While there is no famine in Central Mindanao, the violent dispersal of farmers protesting in Kidapawan City last April 1, clearly manifested our policymakers’ lack of understanding of the relation between hunger and human poverty.
“Starvation is the characteristic of some people not having enough food to eat,” Sen writes in “Poverty and Famines.” “[I]t is not the characteristic of there being not enough food to eat.” The recent drought has affected 10,865 farmers, destroying 70 percent to 100 percent of corn, rice, banana and other crops in 18,238 hectares in the provinces of Maguindanao, North Cotabato and Sultan Kudarat, a report from Oxfam indicates.
Police and security forces were sent to the protest site, a stretch of the highway, to clear it. The protesters, reports say, were supported by Left-leaning cause-oriented groups. But some government and police officials suggest that these groups were using the farmers for their political agenda.
But there is nothing wrong in fighting for the rights of the poor, whatever your ideological inclination is. The demands of farmers don’t appear unreasonable. In fact, democracy thrives in dissent. The actual problem ensues when the state uses violent and excessive force to deny poor people their right to express their sentiments.
The farmers were only begging for food, but local officials—who should be responsible for their welfare—have served them death.
According to the World Bank, more than a third of the Filipino workforce is into agriculture, but agricultural output only accounts for 12 percent of the country’s gross domestic product. The Department of Agriculture has a budget of P48.447 billion for 2016, which is not even 2 percent of the P3.002-trillion National Expenditure Program for the year. Clearly then, our farmers and fishermen are the most deprived. If we add to this narrative the P71-billion coco levy fund that has been denied our coconut farmers, its rightful owners, then the reality is tragic.
The problem is clearly institutional. Sen notes that “a capitalist economy will not only permit the private ownership of the means of production—that is indeed one of its main foundations.” The big problem is that our farmers do not have the means to produce their own goods. They have to borrow money from unscrupulous financiers. Given the reality of a crop failure, they will be unable to repay their loans. Since it is often hard to access government financing programs because of the murderous bureaucratic red tape in the country, then the logical conclusion is a disaster waiting to happen.
The greater evil is that instead of protecting the interest of our starving farmers as a solemn mandate, some government officials have resorted to the use of violence. Our officials need to understand that “the exchange entitlements faced by a person depend, naturally,” according to Sen, “on his position in the economic class structure as well as the modes of production in the economy.” Our farmers, exploited no end, are powerless in the design of economic and social policies. For this reason, their lives and the future of their children have been stolen from them.

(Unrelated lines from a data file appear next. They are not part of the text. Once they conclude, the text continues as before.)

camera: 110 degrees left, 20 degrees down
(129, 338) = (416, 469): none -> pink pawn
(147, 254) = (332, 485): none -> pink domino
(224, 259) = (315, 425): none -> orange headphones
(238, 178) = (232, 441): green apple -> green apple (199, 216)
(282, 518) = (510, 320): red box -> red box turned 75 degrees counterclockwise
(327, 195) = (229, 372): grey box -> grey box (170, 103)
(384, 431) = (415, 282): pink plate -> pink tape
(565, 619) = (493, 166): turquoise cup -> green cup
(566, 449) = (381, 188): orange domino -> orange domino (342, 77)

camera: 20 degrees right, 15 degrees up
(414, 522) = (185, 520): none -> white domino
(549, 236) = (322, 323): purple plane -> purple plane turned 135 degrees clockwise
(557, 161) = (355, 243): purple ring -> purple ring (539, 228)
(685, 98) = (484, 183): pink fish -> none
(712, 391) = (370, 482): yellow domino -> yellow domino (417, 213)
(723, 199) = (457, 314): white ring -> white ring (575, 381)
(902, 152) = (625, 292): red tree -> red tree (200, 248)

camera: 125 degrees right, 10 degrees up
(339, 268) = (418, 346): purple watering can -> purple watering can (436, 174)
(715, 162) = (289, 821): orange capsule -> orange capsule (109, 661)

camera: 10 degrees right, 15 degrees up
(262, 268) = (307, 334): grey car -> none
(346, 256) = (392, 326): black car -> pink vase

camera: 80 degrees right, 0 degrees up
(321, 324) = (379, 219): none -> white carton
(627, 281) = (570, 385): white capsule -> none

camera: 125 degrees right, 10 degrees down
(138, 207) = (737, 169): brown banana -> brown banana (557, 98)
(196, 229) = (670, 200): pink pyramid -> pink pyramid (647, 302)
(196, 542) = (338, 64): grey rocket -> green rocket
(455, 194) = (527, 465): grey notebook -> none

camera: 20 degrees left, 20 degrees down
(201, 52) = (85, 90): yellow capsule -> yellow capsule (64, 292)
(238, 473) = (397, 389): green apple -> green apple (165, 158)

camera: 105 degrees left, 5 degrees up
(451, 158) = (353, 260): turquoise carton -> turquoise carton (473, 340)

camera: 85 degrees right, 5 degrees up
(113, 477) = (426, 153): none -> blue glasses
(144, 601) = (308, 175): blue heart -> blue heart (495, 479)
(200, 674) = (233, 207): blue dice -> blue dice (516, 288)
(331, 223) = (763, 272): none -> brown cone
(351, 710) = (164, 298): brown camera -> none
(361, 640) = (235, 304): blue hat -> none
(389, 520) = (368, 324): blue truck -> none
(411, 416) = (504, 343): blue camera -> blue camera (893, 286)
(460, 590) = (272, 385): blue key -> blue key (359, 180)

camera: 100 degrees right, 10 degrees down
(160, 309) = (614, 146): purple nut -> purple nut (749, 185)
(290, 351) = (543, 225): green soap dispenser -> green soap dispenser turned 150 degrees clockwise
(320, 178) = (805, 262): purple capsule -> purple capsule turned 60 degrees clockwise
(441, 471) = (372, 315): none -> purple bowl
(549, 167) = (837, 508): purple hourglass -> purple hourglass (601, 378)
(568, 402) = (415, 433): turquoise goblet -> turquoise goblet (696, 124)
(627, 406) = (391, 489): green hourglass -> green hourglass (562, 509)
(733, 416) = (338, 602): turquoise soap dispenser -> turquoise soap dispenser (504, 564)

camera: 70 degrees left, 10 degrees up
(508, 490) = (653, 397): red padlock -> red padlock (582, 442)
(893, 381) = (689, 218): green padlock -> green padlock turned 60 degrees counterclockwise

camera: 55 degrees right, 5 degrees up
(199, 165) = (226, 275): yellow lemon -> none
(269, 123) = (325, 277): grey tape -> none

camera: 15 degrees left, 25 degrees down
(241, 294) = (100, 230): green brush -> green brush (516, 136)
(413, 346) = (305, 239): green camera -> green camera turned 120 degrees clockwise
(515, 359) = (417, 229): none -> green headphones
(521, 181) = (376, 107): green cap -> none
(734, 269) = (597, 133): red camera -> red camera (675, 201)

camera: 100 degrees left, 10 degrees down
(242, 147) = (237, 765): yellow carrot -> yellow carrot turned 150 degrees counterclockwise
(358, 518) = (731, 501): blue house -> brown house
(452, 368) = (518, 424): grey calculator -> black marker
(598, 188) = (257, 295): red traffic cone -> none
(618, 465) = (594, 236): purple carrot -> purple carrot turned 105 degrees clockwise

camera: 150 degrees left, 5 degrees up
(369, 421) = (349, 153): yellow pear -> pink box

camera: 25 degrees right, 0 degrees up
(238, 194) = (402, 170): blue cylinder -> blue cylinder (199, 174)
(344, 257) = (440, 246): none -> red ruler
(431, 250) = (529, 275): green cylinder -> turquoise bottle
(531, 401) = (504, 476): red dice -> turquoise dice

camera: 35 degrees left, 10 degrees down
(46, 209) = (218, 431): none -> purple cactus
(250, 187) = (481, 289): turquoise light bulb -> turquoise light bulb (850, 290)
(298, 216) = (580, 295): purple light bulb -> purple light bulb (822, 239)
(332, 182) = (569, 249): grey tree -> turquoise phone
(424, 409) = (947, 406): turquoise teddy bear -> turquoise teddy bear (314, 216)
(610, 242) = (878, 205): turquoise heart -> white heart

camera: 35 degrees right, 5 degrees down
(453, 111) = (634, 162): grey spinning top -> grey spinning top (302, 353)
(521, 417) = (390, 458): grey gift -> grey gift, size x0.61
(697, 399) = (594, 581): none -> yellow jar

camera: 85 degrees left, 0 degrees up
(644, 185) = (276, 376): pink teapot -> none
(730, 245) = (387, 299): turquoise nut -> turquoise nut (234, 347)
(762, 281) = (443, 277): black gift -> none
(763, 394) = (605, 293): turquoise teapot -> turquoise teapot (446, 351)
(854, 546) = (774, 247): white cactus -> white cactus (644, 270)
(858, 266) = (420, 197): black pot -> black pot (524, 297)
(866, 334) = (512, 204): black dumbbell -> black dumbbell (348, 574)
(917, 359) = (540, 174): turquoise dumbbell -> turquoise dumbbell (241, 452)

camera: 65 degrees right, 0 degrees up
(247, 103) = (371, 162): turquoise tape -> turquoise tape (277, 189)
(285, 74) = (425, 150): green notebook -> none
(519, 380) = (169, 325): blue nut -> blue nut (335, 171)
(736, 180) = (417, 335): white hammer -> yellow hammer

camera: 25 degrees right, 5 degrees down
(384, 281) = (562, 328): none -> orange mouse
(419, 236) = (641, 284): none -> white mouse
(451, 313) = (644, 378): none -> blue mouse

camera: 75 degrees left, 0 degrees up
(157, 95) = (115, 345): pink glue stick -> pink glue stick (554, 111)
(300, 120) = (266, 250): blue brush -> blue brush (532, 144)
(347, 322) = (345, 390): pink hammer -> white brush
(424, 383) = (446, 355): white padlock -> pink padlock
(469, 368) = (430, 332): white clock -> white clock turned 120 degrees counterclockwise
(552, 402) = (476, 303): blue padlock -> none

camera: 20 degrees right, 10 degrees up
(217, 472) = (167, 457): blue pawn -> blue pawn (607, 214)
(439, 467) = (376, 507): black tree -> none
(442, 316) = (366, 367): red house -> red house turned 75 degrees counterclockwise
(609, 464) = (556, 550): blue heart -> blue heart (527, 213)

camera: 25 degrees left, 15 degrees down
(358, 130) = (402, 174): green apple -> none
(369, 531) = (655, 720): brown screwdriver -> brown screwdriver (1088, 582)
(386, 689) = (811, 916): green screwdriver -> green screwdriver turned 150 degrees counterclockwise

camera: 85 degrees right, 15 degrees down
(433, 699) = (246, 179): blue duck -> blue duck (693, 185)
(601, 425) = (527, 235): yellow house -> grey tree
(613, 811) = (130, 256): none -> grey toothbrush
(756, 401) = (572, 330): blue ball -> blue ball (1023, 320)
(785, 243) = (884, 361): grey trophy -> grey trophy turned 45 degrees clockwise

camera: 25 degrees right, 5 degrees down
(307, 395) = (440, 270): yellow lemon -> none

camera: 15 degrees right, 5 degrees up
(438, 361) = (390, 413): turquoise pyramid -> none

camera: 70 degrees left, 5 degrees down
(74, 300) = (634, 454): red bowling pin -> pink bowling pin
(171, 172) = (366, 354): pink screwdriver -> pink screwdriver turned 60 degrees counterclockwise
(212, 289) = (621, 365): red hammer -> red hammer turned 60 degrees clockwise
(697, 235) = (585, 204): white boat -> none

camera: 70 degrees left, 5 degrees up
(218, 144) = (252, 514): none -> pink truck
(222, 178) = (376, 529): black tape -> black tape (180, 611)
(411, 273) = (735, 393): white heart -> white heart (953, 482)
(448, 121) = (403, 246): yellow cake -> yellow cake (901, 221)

The fact that cause-oriented groups are there and that one local church has been helping the protesters should be welcomed as a principled way of giving life to our democracy. In truth, our government has failed, policy-wise, in instituting practices and ways to reach out to farmer-beneficiaries without the latter having to resort to protests. Precisely, if the mechanisms have been set in place to help poor farmers, then they would not need to fight for their survival.
“Policy is a function of political organization, and depends on a variety of factors, including the nature of the government, the sources of its power, and the forces exerted by other organizations,” Sen claims. Given the impact of climate change, a drought may not be avoidable, but its effects can be mitigated. Indeed, “starvation implies the reality of poverty,” but poverty should not automatically result in starvation because the country has the resource to be able to redistribute to the poor all the basic social goods as a safety net.
Sen thinks that there are “institutional factors affecting food entitlements through production and exchange.” Our farmers, in this sense, will not only need tractors, fertilizers and seeds. In order to truly change the lives of our farmers, what is needed is to transform our age-old feudal system in order to give back to the farmers not only their land but also their basic freedoms so that they are liberated from the oppressive ways of a feudal economy and can live dignified lives.
Christopher Ryan Maboloc is assistant professor of philosophy at Ateneo de Davao University. He has a master’s degree in applied ethics from Linkoping University in Sweden.